▶ [Supplied information]
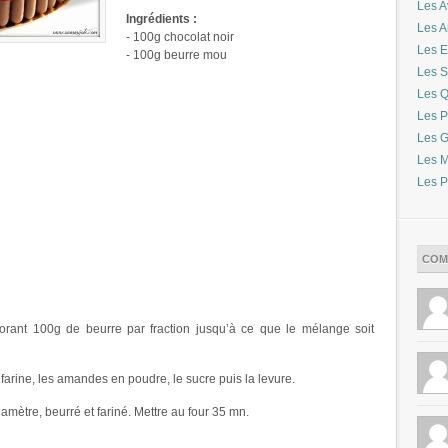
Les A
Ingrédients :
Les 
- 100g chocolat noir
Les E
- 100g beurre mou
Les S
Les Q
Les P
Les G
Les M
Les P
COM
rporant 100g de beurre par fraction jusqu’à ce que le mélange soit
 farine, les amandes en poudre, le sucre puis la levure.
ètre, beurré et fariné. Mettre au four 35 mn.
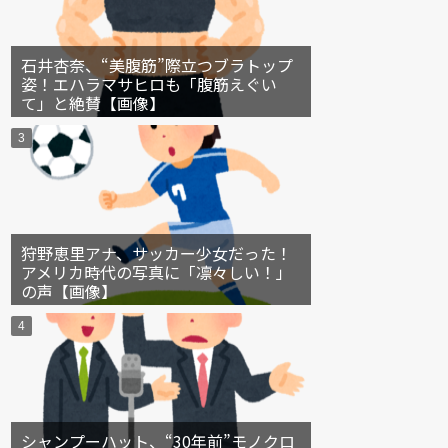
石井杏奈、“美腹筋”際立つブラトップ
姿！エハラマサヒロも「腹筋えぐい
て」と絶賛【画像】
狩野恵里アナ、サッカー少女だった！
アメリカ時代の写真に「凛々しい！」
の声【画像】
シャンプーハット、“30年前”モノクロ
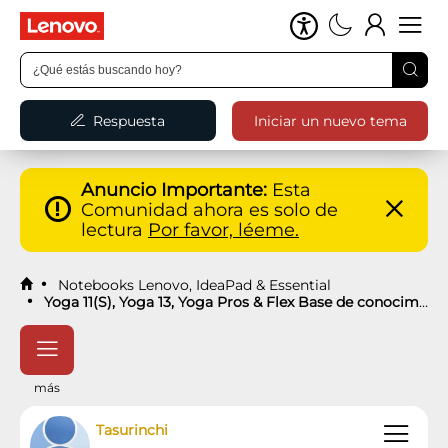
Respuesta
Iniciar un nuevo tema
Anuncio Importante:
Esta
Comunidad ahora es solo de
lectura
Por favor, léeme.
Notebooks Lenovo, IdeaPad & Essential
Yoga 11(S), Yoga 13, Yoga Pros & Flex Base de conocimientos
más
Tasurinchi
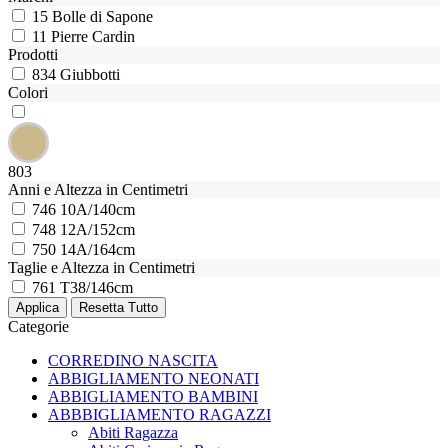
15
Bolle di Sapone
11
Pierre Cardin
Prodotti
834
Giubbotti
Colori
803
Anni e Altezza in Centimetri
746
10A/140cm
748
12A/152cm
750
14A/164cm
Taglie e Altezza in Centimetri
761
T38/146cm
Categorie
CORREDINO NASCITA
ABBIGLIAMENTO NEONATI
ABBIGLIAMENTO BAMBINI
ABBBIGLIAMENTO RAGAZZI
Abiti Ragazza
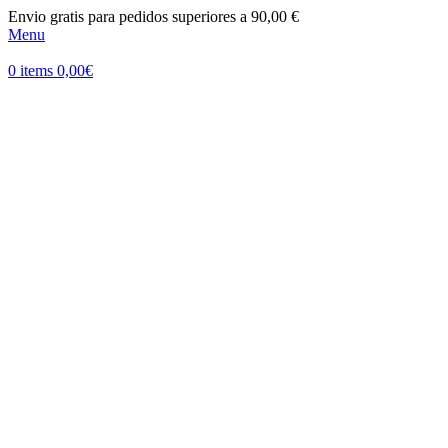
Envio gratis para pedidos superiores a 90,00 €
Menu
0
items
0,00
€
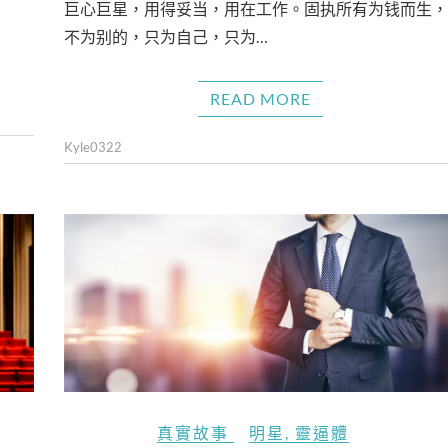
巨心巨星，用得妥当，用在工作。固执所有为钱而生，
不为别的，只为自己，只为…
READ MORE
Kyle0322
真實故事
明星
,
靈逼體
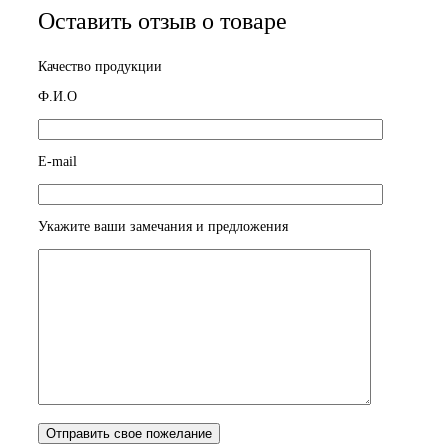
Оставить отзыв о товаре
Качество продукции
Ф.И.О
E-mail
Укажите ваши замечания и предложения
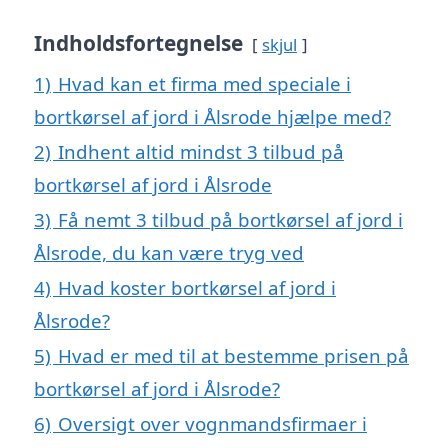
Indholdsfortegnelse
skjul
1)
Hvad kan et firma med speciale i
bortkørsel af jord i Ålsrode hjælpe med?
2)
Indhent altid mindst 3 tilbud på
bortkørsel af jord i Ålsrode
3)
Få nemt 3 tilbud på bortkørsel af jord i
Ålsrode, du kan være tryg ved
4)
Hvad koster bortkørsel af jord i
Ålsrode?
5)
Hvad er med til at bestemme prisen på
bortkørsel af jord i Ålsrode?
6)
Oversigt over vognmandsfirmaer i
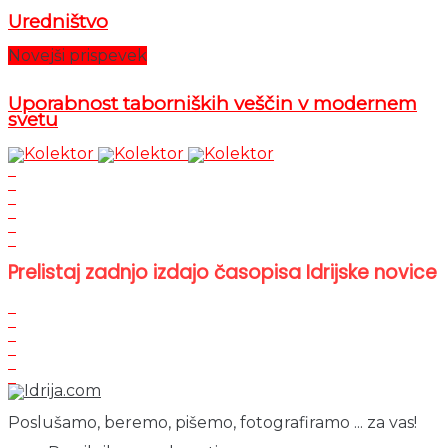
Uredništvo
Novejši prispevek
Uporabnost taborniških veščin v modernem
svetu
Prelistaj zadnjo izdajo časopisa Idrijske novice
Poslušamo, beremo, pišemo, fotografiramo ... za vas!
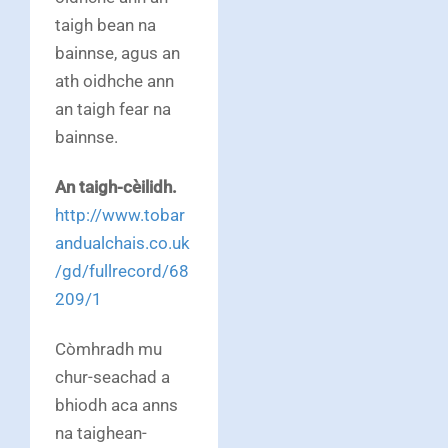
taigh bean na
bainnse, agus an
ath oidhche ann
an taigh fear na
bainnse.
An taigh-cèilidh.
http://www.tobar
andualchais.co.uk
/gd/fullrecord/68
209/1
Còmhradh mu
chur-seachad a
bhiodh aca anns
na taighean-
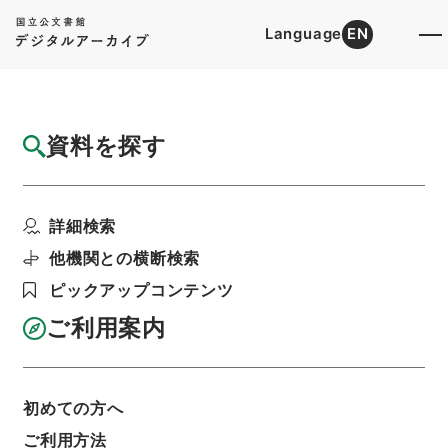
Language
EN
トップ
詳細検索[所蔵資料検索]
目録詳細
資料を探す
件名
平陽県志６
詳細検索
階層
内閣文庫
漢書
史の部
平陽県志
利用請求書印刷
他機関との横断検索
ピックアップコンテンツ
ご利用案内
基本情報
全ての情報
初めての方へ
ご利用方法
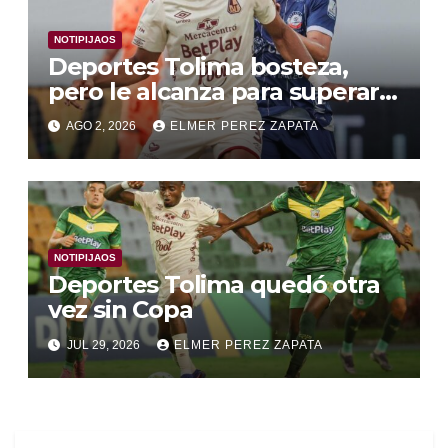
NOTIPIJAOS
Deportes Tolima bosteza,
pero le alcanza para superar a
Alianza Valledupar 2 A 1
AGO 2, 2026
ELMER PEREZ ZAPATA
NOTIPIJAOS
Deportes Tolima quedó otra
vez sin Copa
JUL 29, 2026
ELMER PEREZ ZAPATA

▶ [How to complete this task]
Leave out every picture and copy verbatim the lines running from the line containing "http://www.tobar" through the final line of the data.

▶ [Answer to this exercise]
http://www.tobar
andualchais.co.uk
/gd/fullrecord/68
209/1
Còmhradh mu
chur-seachad a
bhiodh aca anns
na taighean-
Language
EN
トップ
詳細検索[所蔵資料検索]
目録詳細
資料を探す
件名
平陽県志６
詳細検索
階層
内閣文庫
漢書
史の部
平陽県志
利用請求書印刷
他機関との横断検索
ピックアップコンテンツ
ご利用案内
基本情報
全ての情報
初めての方へ
ご利用方法
NOTIPIJAOS
Deportes Tolima bosteza,
pero le alcanza para superar a
Alianza Valledupar 2 A 1
AGO 2, 2026
ELMER PEREZ ZAPATA
NOTIPIJAOS
Deportes Tolima quedó otra
vez sin Copa
JUL 29, 2026
ELMER PEREZ ZAPATA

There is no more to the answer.